On March 14, 2014, this Court issued and order (1) extending the injunction to prohibit Ares Armor from divesting itself of the subjejudge Bernard G. Skomalct matter of the Temporary Restraining Order, (2) clarifying that the Temporary Restraining Order does not restrain lawful criminal proceedings, and (3) modifying the schedule for briefing the injunction. A search warrant for was issued on March 14, 2014, by Hon. Bernard G. Skomal, and executed by ATF agents on March 15, 2014.
Apparently, being outmaneuvered by Karros is justification enough for the Department of Justice to play fast and loose with the facts in order to raid a non-firearms retailer and obtain both customer data and thousands of 80% receivers, which have not been proven to be firearms.

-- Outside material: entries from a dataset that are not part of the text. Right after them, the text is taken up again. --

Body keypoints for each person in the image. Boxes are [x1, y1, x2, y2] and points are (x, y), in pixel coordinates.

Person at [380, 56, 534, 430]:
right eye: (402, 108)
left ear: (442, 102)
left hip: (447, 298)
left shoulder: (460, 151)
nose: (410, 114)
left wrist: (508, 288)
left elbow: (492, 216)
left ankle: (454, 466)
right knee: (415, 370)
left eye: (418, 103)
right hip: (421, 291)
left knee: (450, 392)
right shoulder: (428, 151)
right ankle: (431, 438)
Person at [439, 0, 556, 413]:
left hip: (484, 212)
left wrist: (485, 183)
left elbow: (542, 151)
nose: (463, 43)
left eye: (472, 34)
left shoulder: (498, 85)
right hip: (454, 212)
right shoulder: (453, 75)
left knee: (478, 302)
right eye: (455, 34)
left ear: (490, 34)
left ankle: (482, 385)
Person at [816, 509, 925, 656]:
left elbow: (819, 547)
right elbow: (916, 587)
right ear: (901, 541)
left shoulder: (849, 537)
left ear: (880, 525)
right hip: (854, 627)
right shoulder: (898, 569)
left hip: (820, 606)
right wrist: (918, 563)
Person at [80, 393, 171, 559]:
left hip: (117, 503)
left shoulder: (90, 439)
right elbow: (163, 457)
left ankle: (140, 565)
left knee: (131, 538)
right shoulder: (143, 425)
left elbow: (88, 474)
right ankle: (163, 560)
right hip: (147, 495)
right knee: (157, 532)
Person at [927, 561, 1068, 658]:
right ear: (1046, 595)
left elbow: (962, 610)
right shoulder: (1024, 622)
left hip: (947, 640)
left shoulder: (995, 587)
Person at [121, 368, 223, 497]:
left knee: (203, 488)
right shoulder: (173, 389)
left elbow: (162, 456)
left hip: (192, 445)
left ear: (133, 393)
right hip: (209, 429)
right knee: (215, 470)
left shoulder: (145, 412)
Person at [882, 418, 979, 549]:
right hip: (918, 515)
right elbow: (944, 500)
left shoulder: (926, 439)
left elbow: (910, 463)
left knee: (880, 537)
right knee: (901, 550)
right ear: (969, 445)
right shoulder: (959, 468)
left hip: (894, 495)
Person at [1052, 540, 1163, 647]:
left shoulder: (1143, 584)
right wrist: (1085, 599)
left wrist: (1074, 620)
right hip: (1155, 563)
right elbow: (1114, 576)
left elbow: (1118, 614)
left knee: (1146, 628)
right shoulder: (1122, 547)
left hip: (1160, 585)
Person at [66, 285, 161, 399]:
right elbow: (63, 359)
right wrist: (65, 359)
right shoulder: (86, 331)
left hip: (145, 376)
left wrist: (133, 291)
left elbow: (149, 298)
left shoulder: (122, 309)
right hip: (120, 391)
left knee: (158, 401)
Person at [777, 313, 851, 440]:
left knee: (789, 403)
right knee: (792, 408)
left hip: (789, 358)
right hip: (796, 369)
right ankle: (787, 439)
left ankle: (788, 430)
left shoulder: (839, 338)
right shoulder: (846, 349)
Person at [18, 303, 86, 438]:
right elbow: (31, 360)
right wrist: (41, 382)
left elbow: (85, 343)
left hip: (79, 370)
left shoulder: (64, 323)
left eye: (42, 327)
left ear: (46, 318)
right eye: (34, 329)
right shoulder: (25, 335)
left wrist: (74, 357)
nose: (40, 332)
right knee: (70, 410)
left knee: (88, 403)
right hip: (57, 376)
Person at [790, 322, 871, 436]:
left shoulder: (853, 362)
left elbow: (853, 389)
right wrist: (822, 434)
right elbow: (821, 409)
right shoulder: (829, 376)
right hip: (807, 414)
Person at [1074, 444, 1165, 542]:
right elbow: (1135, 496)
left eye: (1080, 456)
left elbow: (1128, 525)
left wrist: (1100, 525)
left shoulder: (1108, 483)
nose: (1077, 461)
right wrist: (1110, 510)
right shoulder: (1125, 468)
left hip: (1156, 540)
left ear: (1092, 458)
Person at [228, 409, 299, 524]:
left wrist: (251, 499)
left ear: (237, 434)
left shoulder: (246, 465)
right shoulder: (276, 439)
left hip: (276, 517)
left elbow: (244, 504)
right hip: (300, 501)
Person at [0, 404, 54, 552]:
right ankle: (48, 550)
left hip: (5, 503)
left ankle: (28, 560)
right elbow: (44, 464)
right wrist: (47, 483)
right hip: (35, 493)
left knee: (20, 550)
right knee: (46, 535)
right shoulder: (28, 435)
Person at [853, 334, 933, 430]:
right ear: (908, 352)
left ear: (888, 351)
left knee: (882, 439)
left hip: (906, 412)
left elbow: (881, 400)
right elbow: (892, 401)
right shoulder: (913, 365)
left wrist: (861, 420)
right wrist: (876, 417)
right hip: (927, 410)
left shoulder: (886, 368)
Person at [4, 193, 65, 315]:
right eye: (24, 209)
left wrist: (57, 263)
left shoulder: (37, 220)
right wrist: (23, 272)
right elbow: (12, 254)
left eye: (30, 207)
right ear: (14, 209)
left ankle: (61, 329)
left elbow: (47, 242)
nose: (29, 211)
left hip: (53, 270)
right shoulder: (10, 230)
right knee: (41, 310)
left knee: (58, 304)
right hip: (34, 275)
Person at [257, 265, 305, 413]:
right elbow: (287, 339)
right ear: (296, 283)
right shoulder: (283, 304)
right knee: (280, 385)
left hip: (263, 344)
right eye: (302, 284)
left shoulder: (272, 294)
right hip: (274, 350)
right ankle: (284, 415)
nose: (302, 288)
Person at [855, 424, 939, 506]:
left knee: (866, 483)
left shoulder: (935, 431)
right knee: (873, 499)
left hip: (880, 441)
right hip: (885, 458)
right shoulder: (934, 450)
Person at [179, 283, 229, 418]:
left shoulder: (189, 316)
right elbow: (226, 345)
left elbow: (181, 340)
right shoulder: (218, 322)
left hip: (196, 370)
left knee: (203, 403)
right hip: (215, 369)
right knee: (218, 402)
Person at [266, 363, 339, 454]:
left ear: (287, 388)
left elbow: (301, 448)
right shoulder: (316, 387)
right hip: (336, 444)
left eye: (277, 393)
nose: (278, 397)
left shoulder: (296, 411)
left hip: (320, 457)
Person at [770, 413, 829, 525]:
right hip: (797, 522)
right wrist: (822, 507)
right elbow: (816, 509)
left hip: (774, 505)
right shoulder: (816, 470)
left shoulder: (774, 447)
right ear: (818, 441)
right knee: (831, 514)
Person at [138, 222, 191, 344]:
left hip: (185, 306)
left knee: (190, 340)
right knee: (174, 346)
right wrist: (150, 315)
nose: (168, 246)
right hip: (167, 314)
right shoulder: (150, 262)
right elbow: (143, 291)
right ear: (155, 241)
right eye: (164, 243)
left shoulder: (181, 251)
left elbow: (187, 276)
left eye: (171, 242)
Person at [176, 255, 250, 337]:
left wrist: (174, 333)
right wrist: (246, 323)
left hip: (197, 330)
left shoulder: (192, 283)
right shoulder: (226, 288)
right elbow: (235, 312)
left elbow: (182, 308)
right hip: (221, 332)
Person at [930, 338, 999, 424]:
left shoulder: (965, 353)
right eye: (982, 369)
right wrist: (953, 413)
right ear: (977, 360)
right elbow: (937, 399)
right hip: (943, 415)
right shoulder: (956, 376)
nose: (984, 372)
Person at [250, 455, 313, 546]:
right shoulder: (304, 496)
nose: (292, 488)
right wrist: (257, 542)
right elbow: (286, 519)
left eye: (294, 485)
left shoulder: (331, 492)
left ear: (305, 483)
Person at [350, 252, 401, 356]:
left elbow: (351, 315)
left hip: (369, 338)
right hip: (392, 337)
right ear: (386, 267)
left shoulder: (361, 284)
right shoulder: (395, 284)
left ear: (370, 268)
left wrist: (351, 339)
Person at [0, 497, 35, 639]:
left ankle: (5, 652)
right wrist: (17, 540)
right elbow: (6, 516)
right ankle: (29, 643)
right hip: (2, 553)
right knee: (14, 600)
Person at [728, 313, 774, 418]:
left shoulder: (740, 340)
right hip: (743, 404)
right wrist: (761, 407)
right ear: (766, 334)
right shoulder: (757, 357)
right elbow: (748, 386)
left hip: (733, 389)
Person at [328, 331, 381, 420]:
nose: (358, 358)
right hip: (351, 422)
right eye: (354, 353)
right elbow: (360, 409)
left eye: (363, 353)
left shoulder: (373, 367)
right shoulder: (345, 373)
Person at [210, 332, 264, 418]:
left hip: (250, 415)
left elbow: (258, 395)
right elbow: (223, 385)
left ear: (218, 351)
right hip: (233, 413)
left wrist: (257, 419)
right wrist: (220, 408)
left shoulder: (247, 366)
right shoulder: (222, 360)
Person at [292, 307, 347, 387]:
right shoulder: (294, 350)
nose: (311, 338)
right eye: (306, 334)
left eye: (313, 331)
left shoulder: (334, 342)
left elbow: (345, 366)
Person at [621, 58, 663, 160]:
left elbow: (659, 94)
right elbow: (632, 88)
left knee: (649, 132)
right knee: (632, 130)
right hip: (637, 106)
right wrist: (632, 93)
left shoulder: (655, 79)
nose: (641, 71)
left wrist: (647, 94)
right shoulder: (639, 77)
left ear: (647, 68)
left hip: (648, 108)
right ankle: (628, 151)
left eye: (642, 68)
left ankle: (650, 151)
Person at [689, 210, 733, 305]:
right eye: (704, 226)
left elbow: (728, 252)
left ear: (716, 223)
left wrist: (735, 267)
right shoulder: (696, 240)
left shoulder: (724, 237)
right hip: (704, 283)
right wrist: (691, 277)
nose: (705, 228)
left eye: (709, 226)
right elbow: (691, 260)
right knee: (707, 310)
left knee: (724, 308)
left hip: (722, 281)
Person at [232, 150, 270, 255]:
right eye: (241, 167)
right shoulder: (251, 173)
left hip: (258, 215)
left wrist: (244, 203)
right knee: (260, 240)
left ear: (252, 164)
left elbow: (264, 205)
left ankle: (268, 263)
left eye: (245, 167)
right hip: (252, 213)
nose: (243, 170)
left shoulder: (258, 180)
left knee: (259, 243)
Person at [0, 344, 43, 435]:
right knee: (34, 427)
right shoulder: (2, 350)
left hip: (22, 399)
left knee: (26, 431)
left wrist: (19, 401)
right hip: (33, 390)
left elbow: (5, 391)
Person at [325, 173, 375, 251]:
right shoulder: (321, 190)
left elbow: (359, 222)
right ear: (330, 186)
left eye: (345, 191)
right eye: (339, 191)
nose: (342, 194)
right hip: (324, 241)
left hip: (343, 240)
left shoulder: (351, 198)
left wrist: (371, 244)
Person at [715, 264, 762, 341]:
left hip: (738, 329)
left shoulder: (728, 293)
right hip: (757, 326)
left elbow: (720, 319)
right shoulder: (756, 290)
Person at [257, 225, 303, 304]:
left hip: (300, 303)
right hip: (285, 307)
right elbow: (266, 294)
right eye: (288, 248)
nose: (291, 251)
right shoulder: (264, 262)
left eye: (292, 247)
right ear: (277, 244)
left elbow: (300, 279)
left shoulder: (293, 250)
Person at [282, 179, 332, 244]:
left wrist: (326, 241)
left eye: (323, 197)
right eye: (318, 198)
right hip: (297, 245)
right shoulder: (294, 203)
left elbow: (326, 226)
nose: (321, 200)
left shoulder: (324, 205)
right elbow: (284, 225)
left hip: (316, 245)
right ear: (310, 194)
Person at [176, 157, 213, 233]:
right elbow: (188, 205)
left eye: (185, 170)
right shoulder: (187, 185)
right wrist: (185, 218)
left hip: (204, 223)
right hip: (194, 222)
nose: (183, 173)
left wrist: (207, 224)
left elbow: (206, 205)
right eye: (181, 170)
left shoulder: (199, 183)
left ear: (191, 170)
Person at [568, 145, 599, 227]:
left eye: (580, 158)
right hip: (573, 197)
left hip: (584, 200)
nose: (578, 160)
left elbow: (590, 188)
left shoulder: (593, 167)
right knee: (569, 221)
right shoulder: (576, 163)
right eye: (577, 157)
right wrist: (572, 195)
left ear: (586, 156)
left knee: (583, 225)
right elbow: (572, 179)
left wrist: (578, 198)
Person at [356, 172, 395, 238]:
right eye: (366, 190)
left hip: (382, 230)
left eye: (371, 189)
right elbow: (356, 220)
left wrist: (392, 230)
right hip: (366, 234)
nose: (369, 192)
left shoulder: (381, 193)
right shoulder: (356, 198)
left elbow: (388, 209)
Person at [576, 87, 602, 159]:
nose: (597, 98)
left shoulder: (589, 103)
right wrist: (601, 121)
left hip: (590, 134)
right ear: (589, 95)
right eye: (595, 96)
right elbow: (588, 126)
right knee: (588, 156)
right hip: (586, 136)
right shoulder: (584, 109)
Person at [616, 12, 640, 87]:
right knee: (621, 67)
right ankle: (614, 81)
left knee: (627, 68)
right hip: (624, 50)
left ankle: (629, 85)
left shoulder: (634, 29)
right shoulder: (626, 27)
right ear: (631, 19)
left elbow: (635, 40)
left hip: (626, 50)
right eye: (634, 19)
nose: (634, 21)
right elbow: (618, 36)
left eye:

Stated clearly, Ares Armor is not involved in the “illegal manufacture, distribution, sale, and possession of AK-15 [sic] variant lower receivers,” because until the ATF proves that the EP Armory 80% lower receivers are not manufactured as the company claims, then they are not, by the ATF’s long-standing determination, firearms.
Do you feel used and abused, Judge Bernard G. Skomal?